Pedestrian Detection in RGB-D Data Using Deep Autoencoders
Pavel Aleksandrovich Kazantsev and Pavel Vyacheslavovich Skribtsov
DOI : 10.3844/ajassp.2015.847.856
American Journal of Applied Sciences
Volume 12, Issue 11
Recent popularity of RGB-D sensors mostly comes from the fact that RGB-images and depth maps supplement each other in machine vision tasks, such as object detection and recognition. This article addresses a problem of RGB and depth data fusion for pedestrian detection. We propose pedestrian detection algorithm that involves fusion of outputs of 2D- and 3D-detectors based on deep autoencoders.

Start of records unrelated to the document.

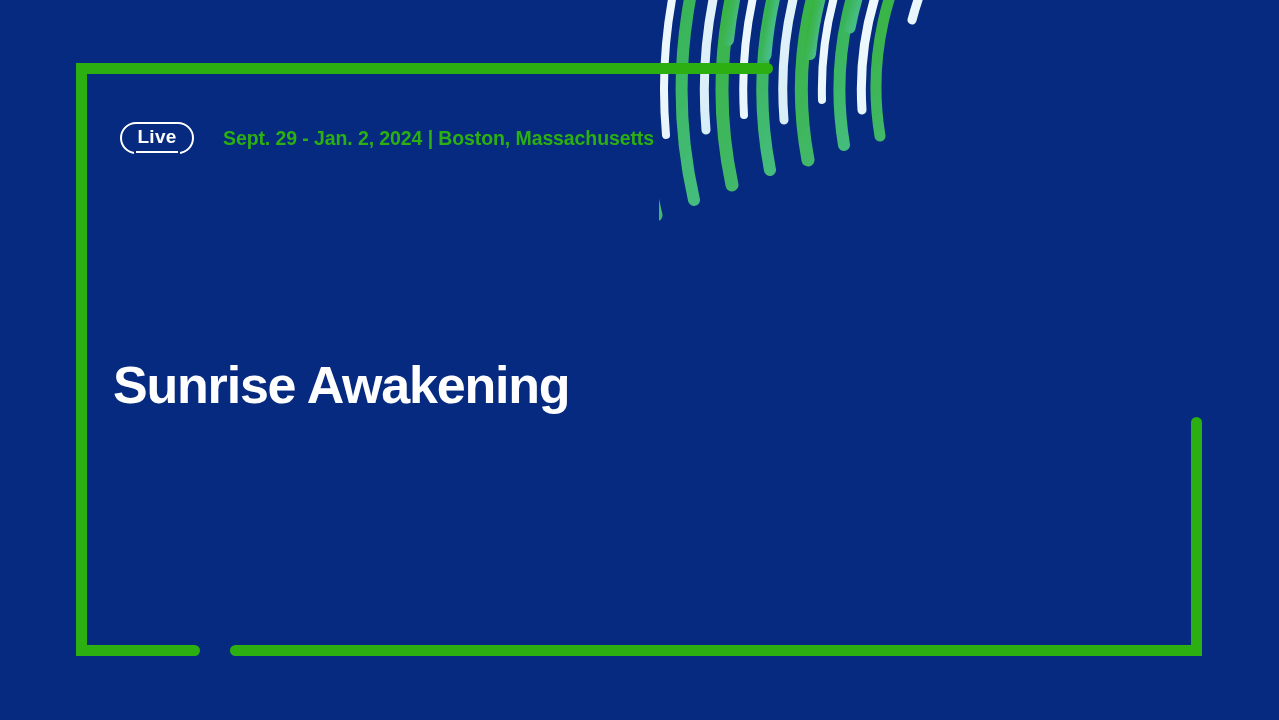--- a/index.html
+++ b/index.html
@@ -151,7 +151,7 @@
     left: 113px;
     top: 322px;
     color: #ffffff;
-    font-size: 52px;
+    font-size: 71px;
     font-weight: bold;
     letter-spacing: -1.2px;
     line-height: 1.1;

Outputs are fused with neural network classifier trained using a dataset which entries are represented by pairs of reconstruction errors of 2D- and 3D-autoencoders. Experimental results show that fusing outputs almost totally eliminate false accepts (precision is 99.8%) and brings recall to 93.2% when tested on the combined dataset that includes a lot of samples with significantly distorted human silhouette. Though we use walking pedestrians as objects of interest, there are few pedestrian-specific processing blocks in this algorithm, so, in general, it can be applied to any type of objects.
© 2015 Pavel Aleksandrovich Kazantsev and Pavel Vyacheslavovich Skribtsov. This is an open access article distributed under the terms of the Creative Commons Attribution License, which permits unrestricted use, distribution, and reproduction in any medium, provided the original author and source are credited.